--- DESCRIPTION OF THE TASK ---
Show every line of the entries below that contains the string "shown". Case counts.

--- TASK DATA ---
++++++++
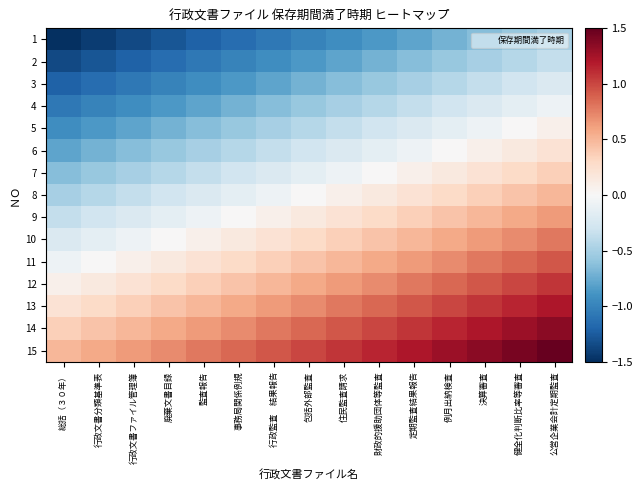

Reading right to left, transcribe all the data shown in this chart.

1: 公営企業会計定期監査=-0.5	健全化判断比率等審査=-0.6	決算審査=-0.6	例月出納検査=-0.7	定期監査結果報告=-0.8	財政的援助団体等監査=-0.9	住民監査請求=-0.9	包括外部監査=-1.0	行政監査　結果報告=-1.1	事務局関係例規=-1.1	監査報告=-1.2	廃棄文書目録=-1.3	行政文書ファイル管理簿=-1.4	行政文書分類基準表=-1.4	総括（３０年）=-1.5
2: 公営企業会計定期監査=-0.4	健全化判断比率等審査=-0.4	決算審査=-0.5	例月出納検査=-0.6	定期監査結果報告=-0.6	財政的援助団体等監査=-0.7	住民監査請求=-0.8	包括外部監査=-0.9	行政監査　結果報告=-0.9	事務局関係例規=-1.0	監査報告=-1.1	廃棄文書目録=-1.1	行政文書ファイル管理簿=-1.2	行政文書分類基準表=-1.3	総括（３０年）=-1.4
3: 公営企業会計定期監査=-0.2	健全化判断比率等審査=-0.3	決算審査=-0.4	例月出納検査=-0.4	定期監査結果報告=-0.5	財政的援助団体等監査=-0.6	住民監査請求=-0.6	包括外部監査=-0.7	行政監査　結果報告=-0.8	事務局関係例規=-0.9	監査報告=-0.9	廃棄文書目録=-1.0	行政文書ファイル管理簿=-1.1	行政文書分類基準表=-1.1	総括（３０年）=-1.2
4: 公営企業会計定期監査=-0.1	健全化判断比率等審査=-0.1	決算審査=-0.2	例月出納検査=-0.3	定期監査結果報告=-0.4	財政的援助団体等監査=-0.4	住民監査請求=-0.5	包括外部監査=-0.6	行政監査　結果報告=-0.6	事務局関係例規=-0.7	監査報告=-0.8	廃棄文書目録=-0.9	行政文書ファイル管理簿=-0.9	行政文書分類基準表=-1.0	総括（３０年）=-1.1
5: 公営企業会計定期監査=0.1	健全化判断比率等審査=0.0	決算審査=-0.1	例月出納検査=-0.1	定期監査結果報告=-0.2	財政的援助団体等監査=-0.3	住民監査請求=-0.4	包括外部監査=-0.4	行政監査　結果報告=-0.5	事務局関係例規=-0.6	監査報告=-0.6	廃棄文書目録=-0.7	行政文書ファイル管理簿=-0.8	行政文書分類基準表=-0.9	総括（３０年）=-0.9
6: 公営企業会計定期監査=0.2	健全化判断比率等審査=0.1	決算審査=0.1	例月出納検査=0.0	定期監査結果報告=-0.1	財政的援助団体等監査=-0.1	住民監査請求=-0.2	包括外部監査=-0.3	行政監査　結果報告=-0.4	事務局関係例規=-0.4	監査報告=-0.5	廃棄文書目録=-0.6	行政文書ファイル管理簿=-0.6	行政文書分類基準表=-0.7	総括（３０年）=-0.8
7: 公営企業会計定期監査=0.4	健全化判断比率等審査=0.3	決算審査=0.2	例月出納検査=0.1	定期監査結果報告=0.1	財政的援助団体等監査=0.0	住民監査請求=-0.1	包括外部監査=-0.1	行政監査　結果報告=-0.2	事務局関係例規=-0.3	監査報告=-0.4	廃棄文書目録=-0.4	行政文書ファイル管理簿=-0.5	行政文書分類基準表=-0.6	総括（３０年）=-0.6
8: 公営企業会計定期監査=0.5	健全化判断比率等審査=0.4	決算審査=0.4	例月出納検査=0.3	定期監査結果報告=0.2	財政的援助団体等監査=0.1	住民監査請求=0.1	包括外部監査=0.0	行政監査　結果報告=-0.1	事務局関係例規=-0.1	監査報告=-0.2	廃棄文書目録=-0.3	行政文書ファイル管理簿=-0.4	行政文書分類基準表=-0.4	総括（３０年）=-0.5
9: 公営企業会計定期監査=0.6	健全化判断比率等審査=0.6	決算審査=0.5	例月出納検査=0.4	定期監査結果報告=0.4	財政的援助団体等監査=0.3	住民監査請求=0.2	包括外部監査=0.1	行政監査　結果報告=0.1	事務局関係例規=0.0	監査報告=-0.1	廃棄文書目録=-0.1	行政文書ファイル管理簿=-0.2	行政文書分類基準表=-0.3	総括（３０年）=-0.4
10: 公営企業会計定期監査=0.8	健全化判断比率等審査=0.7	決算審査=0.6	例月出納検査=0.6	定期監査結果報告=0.5	財政的援助団体等監査=0.4	住民監査請求=0.4	包括外部監査=0.3	行政監査　結果報告=0.2	事務局関係例規=0.1	監査報告=0.1	廃棄文書目録=0.0	行政文書ファイル管理簿=-0.1	行政文書分類基準表=-0.1	総括（３０年）=-0.2
11: 公営企業会計定期監査=0.9	健全化判断比率等審査=0.9	決算審査=0.8	例月出納検査=0.7	定期監査結果報告=0.6	財政的援助団体等監査=0.6	住民監査請求=0.5	包括外部監査=0.4	行政監査　結果報告=0.4	事務局関係例規=0.3	監査報告=0.2	廃棄文書目録=0.1	行政文書ファイル管理簿=0.1	行政文書分類基準表=0.0	総括（３０年）=-0.1
12: 公営企業会計定期監査=1.1	健全化判断比率等審査=1.0	決算審査=0.9	例月出納検査=0.9	定期監査結果報告=0.8	財政的援助団体等監査=0.7	住民監査請求=0.6	包括外部監査=0.6	行政監査　結果報告=0.5	事務局関係例規=0.4	監査報告=0.4	廃棄文書目録=0.3	行政文書ファイル管理簿=0.2	行政文書分類基準表=0.1	総括（３０年）=0.1
13: 公営企業会計定期監査=1.2	健全化判断比率等審査=1.1	決算審査=1.1	例月出納検査=1.0	定期監査結果報告=0.9	財政的援助団体等監査=0.9	住民監査請求=0.8	包括外部監査=0.7	行政監査　結果報告=0.6	事務局関係例規=0.6	監査報告=0.5	廃棄文書目録=0.4	行政文書ファイル管理簿=0.4	行政文書分類基準表=0.3	総括（３０年）=0.2
14: 公営企業会計定期監査=1.4	健全化判断比率等審査=1.3	決算審査=1.2	例月出納検査=1.1	定期監査結果報告=1.1	財政的援助団体等監査=1.0	住民監査請求=0.9	包括外部監査=0.9	行政監査　結果報告=0.8	事務局関係例規=0.7	監査報告=0.6	廃棄文書目録=0.6	行政文書ファイル管理簿=0.5	行政文書分類基準表=0.4	総括（３０年）=0.4
15: 公営企業会計定期監査=1.5	健全化判断比率等審査=1.4	決算審査=1.4	例月出納検査=1.3	定期監査結果報告=1.2	財政的援助団体等監査=1.1	住民監査請求=1.1	包括外部監査=1.0	行政監査　結果報告=0.9	事務局関係例規=0.9	監査報告=0.8	廃棄文書目録=0.7	行政文書ファイル管理簿=0.6	行政文書分類基準表=0.6	総括（３０年）=0.5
++++++++
--- RESULT OF THIS TASK ---
Reading right to left, transcribe all the data shown in this chart.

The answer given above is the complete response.